With Halloween only two days away, both kids and adults with the maturity of kids will go Trick or Treating, costuming as ghosts, zombies, or their favorite presidential candidate, Barack Obama or Mitt Romney. As twilight darkens into the black of night, the sky peppered with stars and radiating moonlight, costumed kids will stroll the sidewalks, holding their baskets for candy.
Their hands rap at a neighbor’s door.
The door opens.
“Trick or treat!” the kids say.
The neighbor drops three tiny packets of brand-name candy into each kid’s basket. The kids look at the candies’ wrappers. They say “Fun Size.”
Looks like the kids are the ones who have been tricked.
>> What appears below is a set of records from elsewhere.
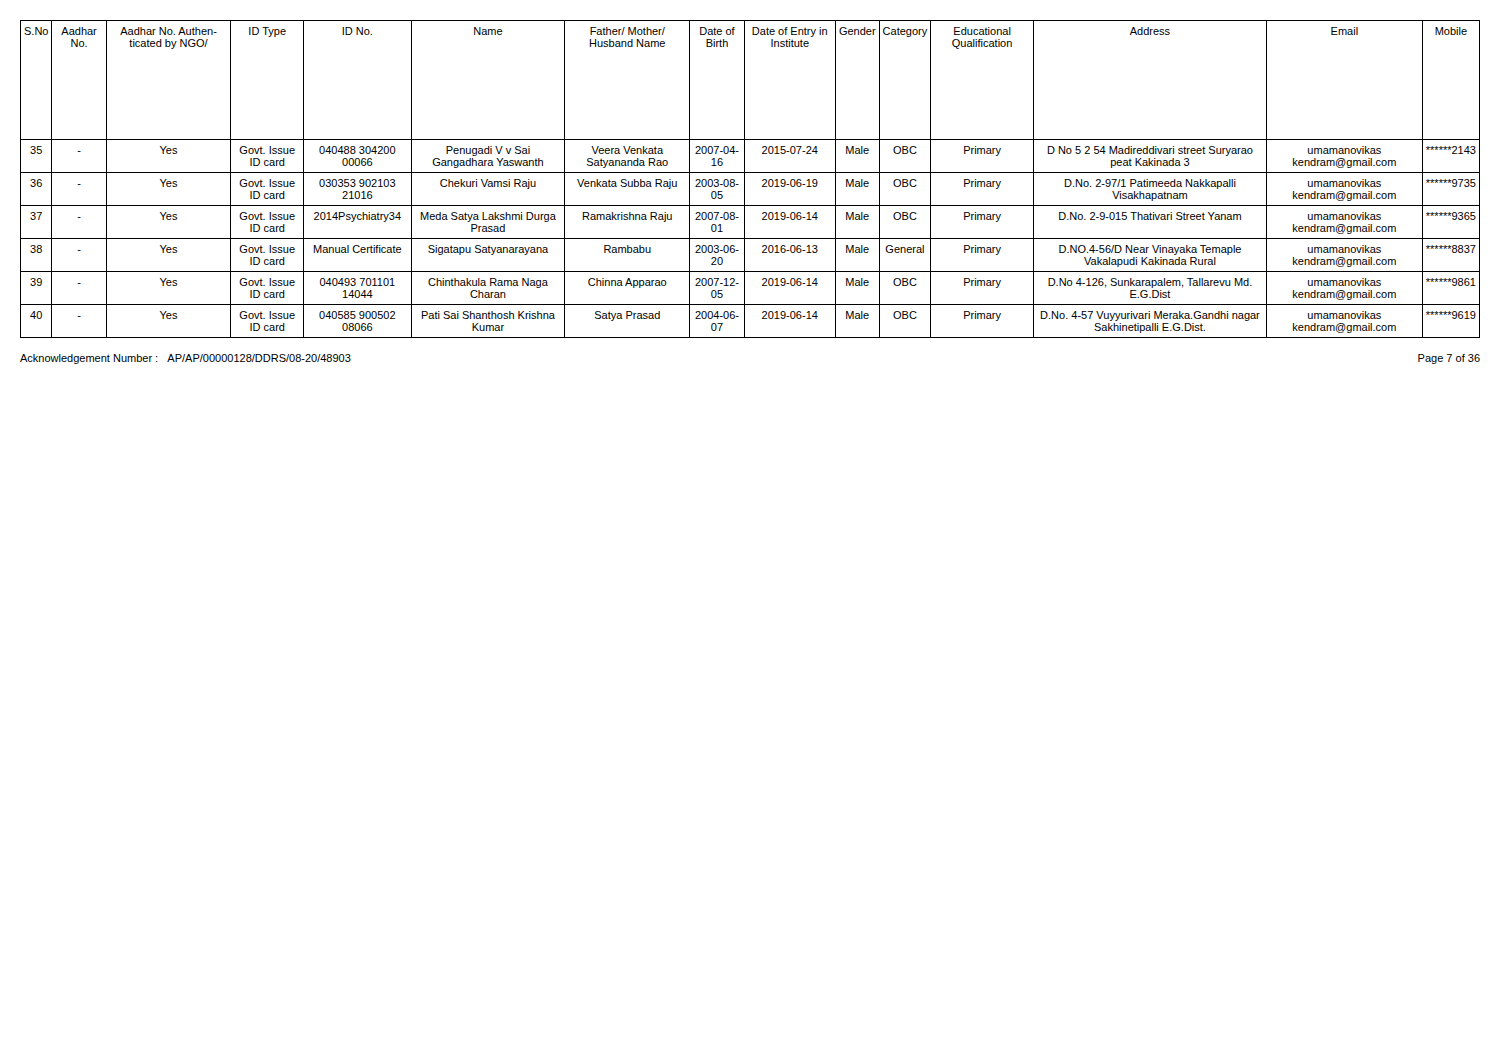| S.No | Aadhar No. | Aadhar No. Authen-ticated by NGO/ | ID Type | ID No. | Name | Father/ Mother/ Husband Name | Date of Birth | Date of Entry in Institute | Gender | Category | Educational Qualification | Address | Email | Mobile |
| --- | --- | --- | --- | --- | --- | --- | --- | --- | --- | --- | --- | --- | --- | --- |
| 35 | - | Yes | Govt. Issue ID card | 040488 304200 00066 | Penugadi V v Sai Gangadhara Yaswanth | Veera Venkata Satyananda Rao | 2007-04-16 | 2015-07-24 | Male | OBC | Primary | D No 5 2 54 Madireddivari street Suryarao peat Kakinada 3 | umamanovikas kendram@gmail.com | ******2143 |
| 36 | - | Yes | Govt. Issue ID card | 030353 902103 21016 | Chekuri Vamsi Raju | Venkata Subba Raju | 2003-08-05 | 2019-06-19 | Male | OBC | Primary | D.No. 2-97/1 Patimeeda Nakkapalli Visakhapatnam | umamanovikas kendram@gmail.com | ******9735 |
| 37 | - | Yes | Govt. Issue ID card | 2014Psychiatry34 | Meda Satya Lakshmi Durga Prasad | Ramakrishna Raju | 2007-08-01 | 2019-06-14 | Male | OBC | Primary | D.No. 2-9-015 Thativari Street Yanam | umamanovikas kendram@gmail.com | ******9365 |
| 38 | - | Yes | Govt. Issue ID card | Manual Certificate | Sigatapu Satyanarayana | Rambabu | 2003-06-20 | 2016-06-13 | Male | General | Primary | D.NO.4-56/D Near Vinayaka Temaple Vakalapudi Kakinada Rural | umamanovikas kendram@gmail.com | ******8837 |
| 39 | - | Yes | Govt. Issue ID card | 040493 701101 14044 | Chinthakula Rama Naga Charan | Chinna Apparao | 2007-12-05 | 2019-06-14 | Male | OBC | Primary | D.No 4-126, Sunkarapalem, Tallarevu Md. E.G.Dist | umamanovikas kendram@gmail.com | ******9861 |
| 40 | - | Yes | Govt. Issue ID card | 040585 900502 08066 | Pati Sai Shanthosh Krishna Kumar | Satya Prasad | 2004-06-07 | 2019-06-14 | Male | OBC | Primary | D.No. 4-57 Vuyyurivari Meraka.Gandhi nagar Sakhinetipalli E.G.Dist. | umamanovikas kendram@gmail.com | ******9619 |
Acknowledgement Number : AP/AP/00000128/DDRS/08-20/48903
Page 7 of 36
When I was a kid, “fun size” candy always confused me. What is so “fun” about bite-size candy? All those candy packages that read “Fun Size” should say “Bite Size.” I’m pretty sure there are some candies out there that say so. When I went Trick or Treating, I preferred regular sized candy. Eating so much “fun size” candy left hillocks of wrappers on my living room floor after they had satisfied my appetite for sugar.
The Merriam-Webster Dictionary defines “fun” as “something that provides amusement or enjoyment.” Cleaning up after oneself provides no “amusement or enjoyment.” “Fun” is no euphemism for food of a tiny size.
“King size” candy bars should be considered “fun.” With their massive size, the enjoyment lasts for minutes, unlike a bite-size candy bar that lasts only half of a second. Calling “king size” candy bars or packages “fun size” instead would eliminate sexism in candy. If a big candy bar is “king size,” how big would a “queen size” one be? The situation would be like classifying beds in the sense that “queen size” candies would be one size smaller. By calling the biggest sized bar or package “fun size,” both sides of the gender stratum would be appeased.
The only “fun size” food I like is tuna and salmon sushi and sashimi (of the few exceptions of my favorite foods, if you have read a previous article of mine). With sushi and sashimi, the fish has been deboned, filleted, and meticulously sliced into a bite-size rectangular shape. I do not want my server to arrive at my table carrying a whole raw salmon on a platter, especially if it hasn’t been deboned, filleted, and sliced (and still alive!).
I rarely drink alcohol, but I would imagine that shots are considered “fun size.” No one can chug a bottle of whiskey, vodka, or tequila. So I guess taking shots at intervals allows one to become gradually tipsy, as opposed to passing out after 30 seconds. And of course, no one can finish a complete bottle of hard liquor by himself or herself, so using shot glasses allows everyone to share.
[Author’s note: Please drink responsibly. If you go out drinking, be sure you go out with friends and one of them is the designated driver. I’ve been the designated driver in the past and have gotten free Coca-Cola!]
“Fun” should never be a euphemism for smallness. When a restaurant’s appetizer menu offers a choice, it says “Large Portion” or “Small Portion.” It does not say “Fun Portion” for the smaller portion. Eating can be a fun activity. I like a rib-eye steak 16 ounces, not a “fun” size. The bites I take of my tender, medium-rare slab of meat are the same size as a “fun size” candy bar. A “fun size” of ribs is a full rack, not two bones with little meat.
Eating is fun, just as long as it’s not “fun size.”